_Trecho do documento_
□ □ □ □ □ □ □

Outro eixo importante da sistematização do STJ está na distinção entre medidas de inteligência patrimonial e medidas intrusivas de acesso à esfera privada do devedor.
A Corte tem reiterado que instrumentos como CCS-Bacen e SNIPER não configuram quebra de sigilo bancário, na medida em que:
• não permitem acesso à movimentação financeira;
• não expõem fluxos de entrada e saída de recursos;
• limitam-se à identificação de vínculos ou estruturas patrimoniais.
Essa distinção, que à primeira vista pode parecer meramente técnica, possui impacto direto na estratégia executiva.

□ □ □ □ □ □ □

_Dados registrados_
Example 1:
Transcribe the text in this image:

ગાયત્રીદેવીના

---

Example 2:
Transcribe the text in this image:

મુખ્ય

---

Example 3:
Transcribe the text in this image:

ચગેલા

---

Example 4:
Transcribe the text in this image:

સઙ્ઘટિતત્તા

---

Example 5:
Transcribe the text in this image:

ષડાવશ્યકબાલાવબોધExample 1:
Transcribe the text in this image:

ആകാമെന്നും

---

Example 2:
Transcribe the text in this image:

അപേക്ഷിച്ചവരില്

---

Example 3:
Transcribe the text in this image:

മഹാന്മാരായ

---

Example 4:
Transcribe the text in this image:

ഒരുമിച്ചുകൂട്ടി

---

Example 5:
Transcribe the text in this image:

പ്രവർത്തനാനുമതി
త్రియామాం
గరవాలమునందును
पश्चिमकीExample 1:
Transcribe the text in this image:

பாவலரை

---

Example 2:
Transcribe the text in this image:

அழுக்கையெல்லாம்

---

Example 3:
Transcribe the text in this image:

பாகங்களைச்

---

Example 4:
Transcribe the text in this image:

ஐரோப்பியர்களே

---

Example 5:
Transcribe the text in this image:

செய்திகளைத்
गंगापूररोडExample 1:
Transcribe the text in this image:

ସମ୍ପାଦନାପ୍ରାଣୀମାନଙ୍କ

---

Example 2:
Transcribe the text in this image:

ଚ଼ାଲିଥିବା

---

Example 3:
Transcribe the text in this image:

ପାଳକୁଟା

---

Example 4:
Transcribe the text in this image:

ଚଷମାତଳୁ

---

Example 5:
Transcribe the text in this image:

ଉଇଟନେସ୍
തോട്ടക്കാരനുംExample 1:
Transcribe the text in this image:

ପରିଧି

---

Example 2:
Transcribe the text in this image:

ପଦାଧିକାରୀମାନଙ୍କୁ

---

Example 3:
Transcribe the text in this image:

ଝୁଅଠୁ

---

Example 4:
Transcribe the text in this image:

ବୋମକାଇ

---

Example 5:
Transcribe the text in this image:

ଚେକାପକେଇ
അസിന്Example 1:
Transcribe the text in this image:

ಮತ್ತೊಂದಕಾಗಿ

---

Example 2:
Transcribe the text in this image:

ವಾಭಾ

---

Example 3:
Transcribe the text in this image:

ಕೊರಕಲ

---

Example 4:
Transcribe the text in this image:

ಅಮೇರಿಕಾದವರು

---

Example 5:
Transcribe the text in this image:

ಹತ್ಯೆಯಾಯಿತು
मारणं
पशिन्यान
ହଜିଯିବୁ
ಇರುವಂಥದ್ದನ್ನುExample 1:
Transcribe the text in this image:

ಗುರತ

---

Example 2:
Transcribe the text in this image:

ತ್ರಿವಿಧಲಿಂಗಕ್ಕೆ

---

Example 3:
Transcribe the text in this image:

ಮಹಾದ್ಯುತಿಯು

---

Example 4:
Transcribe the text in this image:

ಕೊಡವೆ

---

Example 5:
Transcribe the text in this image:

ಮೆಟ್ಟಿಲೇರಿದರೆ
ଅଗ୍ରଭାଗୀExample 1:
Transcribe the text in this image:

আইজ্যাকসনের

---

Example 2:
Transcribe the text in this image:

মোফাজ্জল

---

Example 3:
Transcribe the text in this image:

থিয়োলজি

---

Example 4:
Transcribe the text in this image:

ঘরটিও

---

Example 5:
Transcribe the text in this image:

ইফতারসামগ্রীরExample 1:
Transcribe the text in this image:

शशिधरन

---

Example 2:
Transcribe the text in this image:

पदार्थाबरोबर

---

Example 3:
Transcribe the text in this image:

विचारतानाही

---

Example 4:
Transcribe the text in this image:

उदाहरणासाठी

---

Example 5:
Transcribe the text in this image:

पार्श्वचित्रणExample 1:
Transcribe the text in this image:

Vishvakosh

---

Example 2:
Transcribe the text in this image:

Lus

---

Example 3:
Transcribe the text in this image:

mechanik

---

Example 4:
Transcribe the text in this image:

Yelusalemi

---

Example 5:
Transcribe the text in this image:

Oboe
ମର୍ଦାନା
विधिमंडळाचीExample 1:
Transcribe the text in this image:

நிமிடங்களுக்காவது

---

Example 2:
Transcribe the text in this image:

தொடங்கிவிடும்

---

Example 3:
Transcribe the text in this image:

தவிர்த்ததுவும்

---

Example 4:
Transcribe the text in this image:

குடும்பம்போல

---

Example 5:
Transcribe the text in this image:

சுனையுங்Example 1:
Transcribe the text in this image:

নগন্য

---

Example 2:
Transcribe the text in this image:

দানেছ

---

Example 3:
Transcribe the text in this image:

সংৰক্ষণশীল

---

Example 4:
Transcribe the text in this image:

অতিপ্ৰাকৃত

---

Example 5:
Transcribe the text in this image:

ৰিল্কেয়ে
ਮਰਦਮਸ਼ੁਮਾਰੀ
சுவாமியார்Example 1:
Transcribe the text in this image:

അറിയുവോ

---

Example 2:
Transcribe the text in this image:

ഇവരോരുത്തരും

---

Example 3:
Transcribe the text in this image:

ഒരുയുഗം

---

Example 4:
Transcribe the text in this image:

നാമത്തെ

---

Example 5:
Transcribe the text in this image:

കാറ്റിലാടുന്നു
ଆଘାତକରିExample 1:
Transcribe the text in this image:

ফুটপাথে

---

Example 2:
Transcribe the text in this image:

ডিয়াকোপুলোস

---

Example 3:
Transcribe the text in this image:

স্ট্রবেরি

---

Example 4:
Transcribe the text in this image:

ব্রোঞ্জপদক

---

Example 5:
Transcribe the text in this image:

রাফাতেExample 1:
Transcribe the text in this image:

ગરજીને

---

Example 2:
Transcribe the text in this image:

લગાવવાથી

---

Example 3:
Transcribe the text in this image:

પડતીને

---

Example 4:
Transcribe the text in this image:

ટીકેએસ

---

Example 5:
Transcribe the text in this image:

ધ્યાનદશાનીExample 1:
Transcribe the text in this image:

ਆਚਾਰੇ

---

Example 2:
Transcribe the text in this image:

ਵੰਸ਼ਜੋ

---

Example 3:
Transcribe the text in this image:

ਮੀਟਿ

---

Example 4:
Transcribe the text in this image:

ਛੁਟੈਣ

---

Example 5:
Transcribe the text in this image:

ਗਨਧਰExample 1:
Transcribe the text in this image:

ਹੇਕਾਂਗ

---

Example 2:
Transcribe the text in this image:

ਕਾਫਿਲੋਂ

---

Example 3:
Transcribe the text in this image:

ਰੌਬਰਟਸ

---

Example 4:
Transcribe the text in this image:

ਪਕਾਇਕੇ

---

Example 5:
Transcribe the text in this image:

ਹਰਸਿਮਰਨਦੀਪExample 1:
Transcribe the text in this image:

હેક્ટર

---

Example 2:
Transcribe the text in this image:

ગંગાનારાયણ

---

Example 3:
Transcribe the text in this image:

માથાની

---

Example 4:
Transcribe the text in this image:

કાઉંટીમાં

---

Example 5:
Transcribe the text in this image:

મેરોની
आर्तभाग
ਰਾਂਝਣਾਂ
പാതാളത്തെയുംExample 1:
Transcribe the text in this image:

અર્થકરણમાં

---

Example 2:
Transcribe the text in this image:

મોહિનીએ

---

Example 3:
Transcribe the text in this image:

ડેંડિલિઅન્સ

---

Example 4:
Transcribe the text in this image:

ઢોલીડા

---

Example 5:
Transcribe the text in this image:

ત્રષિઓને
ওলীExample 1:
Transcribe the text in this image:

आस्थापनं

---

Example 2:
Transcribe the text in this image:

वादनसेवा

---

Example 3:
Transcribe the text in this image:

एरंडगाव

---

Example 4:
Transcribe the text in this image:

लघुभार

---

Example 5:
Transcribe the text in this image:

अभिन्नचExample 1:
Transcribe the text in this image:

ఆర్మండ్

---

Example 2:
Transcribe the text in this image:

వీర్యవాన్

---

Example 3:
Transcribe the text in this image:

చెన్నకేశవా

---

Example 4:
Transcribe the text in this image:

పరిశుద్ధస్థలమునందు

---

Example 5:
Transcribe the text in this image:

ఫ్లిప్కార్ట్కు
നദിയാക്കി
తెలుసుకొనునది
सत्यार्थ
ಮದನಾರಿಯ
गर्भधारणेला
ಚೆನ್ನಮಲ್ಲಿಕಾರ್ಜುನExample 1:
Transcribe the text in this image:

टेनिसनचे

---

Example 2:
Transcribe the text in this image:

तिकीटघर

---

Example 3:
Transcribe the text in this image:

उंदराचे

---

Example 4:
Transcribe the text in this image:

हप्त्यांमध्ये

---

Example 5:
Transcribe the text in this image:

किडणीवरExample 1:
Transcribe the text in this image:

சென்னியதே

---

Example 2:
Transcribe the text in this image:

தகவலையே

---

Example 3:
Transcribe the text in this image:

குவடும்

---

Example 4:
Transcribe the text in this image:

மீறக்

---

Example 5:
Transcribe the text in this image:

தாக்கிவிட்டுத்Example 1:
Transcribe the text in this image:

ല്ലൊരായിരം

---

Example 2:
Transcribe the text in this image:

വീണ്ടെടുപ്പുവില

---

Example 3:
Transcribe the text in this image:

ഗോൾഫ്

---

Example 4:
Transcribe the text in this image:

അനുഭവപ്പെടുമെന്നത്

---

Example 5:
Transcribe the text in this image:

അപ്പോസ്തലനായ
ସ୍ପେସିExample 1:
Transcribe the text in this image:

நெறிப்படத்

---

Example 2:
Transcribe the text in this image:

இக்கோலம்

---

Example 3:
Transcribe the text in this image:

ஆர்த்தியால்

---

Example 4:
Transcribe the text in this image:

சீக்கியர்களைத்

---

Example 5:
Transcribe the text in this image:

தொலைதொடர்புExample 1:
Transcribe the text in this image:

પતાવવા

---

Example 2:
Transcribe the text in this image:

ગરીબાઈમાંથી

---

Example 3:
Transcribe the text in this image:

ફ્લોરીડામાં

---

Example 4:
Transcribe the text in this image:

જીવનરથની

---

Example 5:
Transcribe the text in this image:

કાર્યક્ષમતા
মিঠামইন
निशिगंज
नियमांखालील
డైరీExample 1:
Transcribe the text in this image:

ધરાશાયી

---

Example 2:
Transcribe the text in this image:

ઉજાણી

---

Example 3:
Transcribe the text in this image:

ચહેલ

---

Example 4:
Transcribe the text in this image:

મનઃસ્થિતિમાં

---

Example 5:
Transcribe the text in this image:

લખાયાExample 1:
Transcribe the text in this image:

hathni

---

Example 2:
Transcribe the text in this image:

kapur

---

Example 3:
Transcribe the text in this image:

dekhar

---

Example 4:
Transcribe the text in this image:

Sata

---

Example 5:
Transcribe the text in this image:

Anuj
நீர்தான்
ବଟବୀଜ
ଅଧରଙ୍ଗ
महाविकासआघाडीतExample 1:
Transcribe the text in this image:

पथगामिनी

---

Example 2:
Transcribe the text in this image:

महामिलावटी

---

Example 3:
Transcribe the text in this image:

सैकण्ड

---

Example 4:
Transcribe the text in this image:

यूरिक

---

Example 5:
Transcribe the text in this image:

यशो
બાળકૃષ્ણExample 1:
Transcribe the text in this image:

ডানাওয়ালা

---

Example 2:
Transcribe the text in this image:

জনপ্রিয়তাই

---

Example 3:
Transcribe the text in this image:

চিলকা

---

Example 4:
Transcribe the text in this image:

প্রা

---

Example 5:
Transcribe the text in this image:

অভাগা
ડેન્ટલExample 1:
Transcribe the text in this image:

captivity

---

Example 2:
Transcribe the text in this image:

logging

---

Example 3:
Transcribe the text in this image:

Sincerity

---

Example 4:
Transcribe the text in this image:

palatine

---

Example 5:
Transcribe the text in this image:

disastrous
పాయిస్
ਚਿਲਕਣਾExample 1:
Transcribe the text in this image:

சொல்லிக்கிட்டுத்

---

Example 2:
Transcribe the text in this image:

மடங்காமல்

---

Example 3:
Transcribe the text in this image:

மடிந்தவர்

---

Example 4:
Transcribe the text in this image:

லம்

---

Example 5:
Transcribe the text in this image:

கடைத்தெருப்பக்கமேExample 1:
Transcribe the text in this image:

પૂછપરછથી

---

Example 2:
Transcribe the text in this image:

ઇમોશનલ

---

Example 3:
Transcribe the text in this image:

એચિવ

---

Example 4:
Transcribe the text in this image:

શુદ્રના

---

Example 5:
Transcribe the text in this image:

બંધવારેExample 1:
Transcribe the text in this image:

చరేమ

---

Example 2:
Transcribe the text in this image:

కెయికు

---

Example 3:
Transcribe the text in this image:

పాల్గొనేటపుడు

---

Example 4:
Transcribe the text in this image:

□ □ □ □ □ □ □

_Tarefas a realizar_
• A. Liste as razões pelas quais, segundo o trecho sobre medidas de inteligência patrimonial, o CCS-Bacen e o SNIPER não configuram quebra de sigilo bancário.
• B. No trecho sobre medidas de inteligência patrimonial, que instrumentos a Corte tem reiterado que não configuram quebra de sigilo bancário?
• C. Dê continuidade ao texto sobre medidas de inteligência patrimonial na jurisprudência do STJ a partir da última frase.

_Respostas_
• A.
- Não permitem acesso à movimentação financeira.
- Não expõem fluxos de entrada e saída de recursos.
- Limitam-se à identificação de vínculos ou estruturas patrimoniais.

• B. O CCS-Bacen e o SNIPER.

• C.
O que se observa é uma clara orientação jurisprudencial no sentido de:
– restringir o uso de medidas altamente invasivas
– incentivar o uso progressivo de ferramentas de mapeamento patrimonial
Na prática, isso implica uma mudança de abordagem. A investigação patrimonial deixa de ser episódica e passa a ser estruturada, incremental e orientada por dados.
O advogado/escritório de advocacia que atua em recuperação de crédito precisa, cada vez mais, dominar esse ecossistema de ferramentas e saber articular sua utilização de forma coordenada, criando uma narrativa probatória que justifique, se necessário, o avanço para medidas mais sensíveis, como a quebra de sigilo bancário.